“Il riso della manticora” di Marco Daniele, Bertoni editore. A cura di Patrizia Baglioni

La manticora è una creatura mitica con testa umana, corpo di leone e coda di scorpione, simile a una chimera e a quanto pare… sa anche ridere.

No, la recensione di oggi non riguarda un saggio sulla cultura epica antica, ma è relativa a una raccolta di poesia, e non è solo il titolo a sorprenderci, ma l’attinenza.

Marco Daniele con abilità sbaraglia il lettore, con versi colloquiali e diretti lo interroga e si rivolge direttamente a lui, lo coinvolge subito con le immagini della nostalgia per l’infanzia e con l’odore delle cose perdute.

L’ODORE DELLE COSE PERDUTE

L’odore delle cose perdute

sa di libro sfogliato per la prima volta,

di caldi pomeriggi nell’erba alta

e di plastilina nelle dita

grassocce di un Prometeo decenne,

sa di armate di chiocciole dopo la pioggia,

di zolfo bruciato l’ultima notte dell’anno

e di colla vinilica e glitter e cartoncini,

sa di snack fuori commercio da un decennio,

di scolorina a coprire gli orrori grammaticali

e di respiri invernali di zucchero filato,

sa di rocche malferme di sabbia umidiccia,

di grembiuli appena stirati

e di coriandoli lisciati dal vento.

In questa raccolta il salto da una dimensione all’altra è usuale, dalle stanze della casa si passa all’universo, al fascino che esercita sull’uomo, al mistero alieno, e alla possibilità di interrogarsi su “il coniglio lunare che mi guarda da lassù”.

La manticora, vera e metafora di vita assume senso, e veramente ci sembra di sentire il suo riso.

Il nirvana, la pace dei sensi è spesso invocata, provata e turbata dalle bassezze dell’uomo che trovano dimostrazione quotidiana e devastano l’animo del poeta, denunciata è l’hubris di un uomo bestiale, arrogante che conosce solo il linguaggio della violenza, dell’egoismo e della devastazione.

Sollevarsi è complicato e appigliarsi alla fede sarebbe auspicabile ma più si cerca Dio, più sembra essere scomparso, “dilaniato da un buco nero”.

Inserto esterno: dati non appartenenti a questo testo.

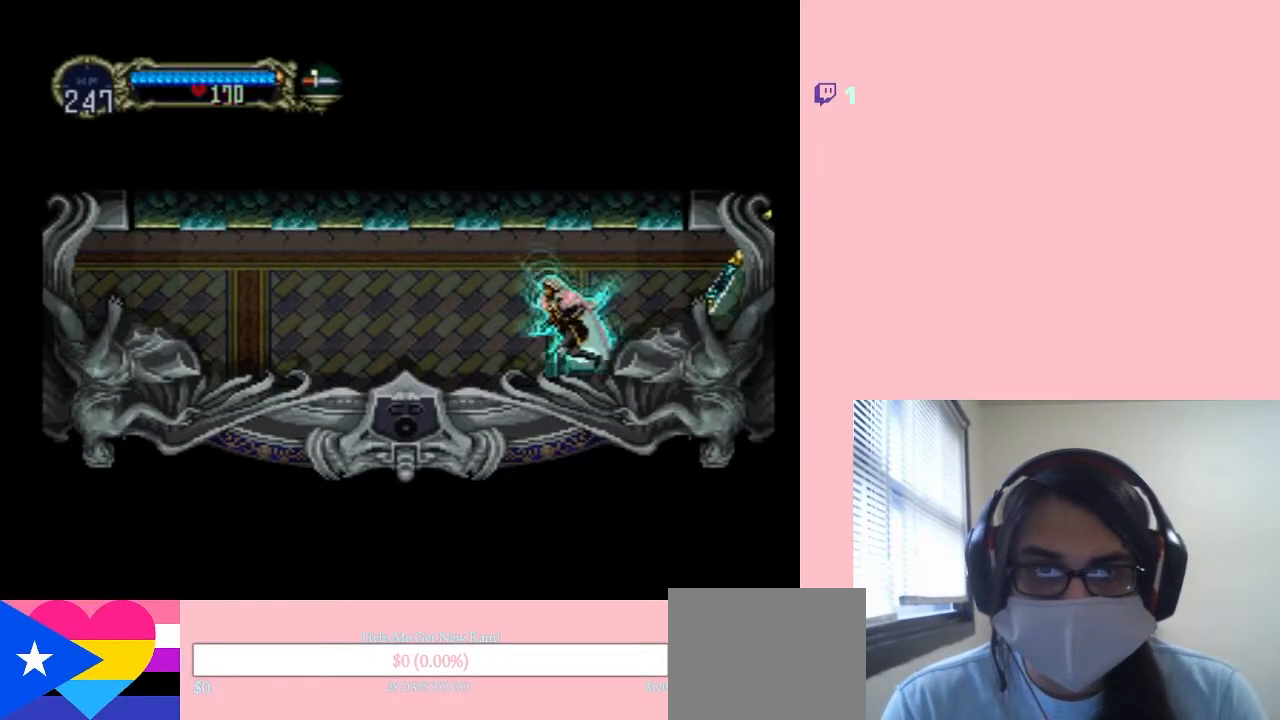
{"dt_ms": 500, "buttons": [], "left_stick": "center", "right_stick": "center", "events": [[50, "DPAD_LEFT", "up"], [50, "DPAD_RIGHT", "down"], [150, "X", "down"], [167, "DPAD_RIGHT", "up"], [233, "X", "up"], [350, "X", "down"], [483, "X", "up"]]}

Rievocati sono spesso gli episodi tragici della storia umana come l’olocausto e la guerra che sembra essere stata archiviata in una scheda della memoria, lontana eppure vicina.

LA GUERRA LONTANA,

LA GUERRA VICINA

Lontano lontano

nevica cenere rappresa

e nubifragi di bombe

ma tutto succede sul fondo

di un televisore piatto

e non ti tocca.

Quei cieli vischiosi di morte

non sono i tuoi cieli,

sono di un altro mondo alieno

che vedi in tempo reale.

Negli schermi in HD

tutto sembra più vero

della ciotola di popcorn che stringi

in mano, ma non ti riguarda,

succede lontano lontano.

La critica sociale è sempre presente nei componimenti, struggente è la descrizione di un Mezzogiorno che è piovra di malavita, è fiaccola della legalità, che vive il suo martirio, che è il lavoro che non si trova e che purtroppo si definisce in modo tragico e sintetico “occasione mancata”.

Qui il sentimento del poeta si intensifica, toccato nel vivo delle sue radici, eppure nonostante tutto, la speranza trova sempre spazio tra i versi e si identifica nella vita stessa.

VITA

S’apre una crepa

nel grigio del cemento:

e sgorga il verde.

Grazie a Marco Daniele e a Bertoni Editore per questa raccolta che scuote il lettore, lo lascia desto e lo porta a riflettere attraverso l’incanto che come sempre la poesia crea.

Perché non mi stancherò mai di ripeterlo: la poesia accarezza e cura.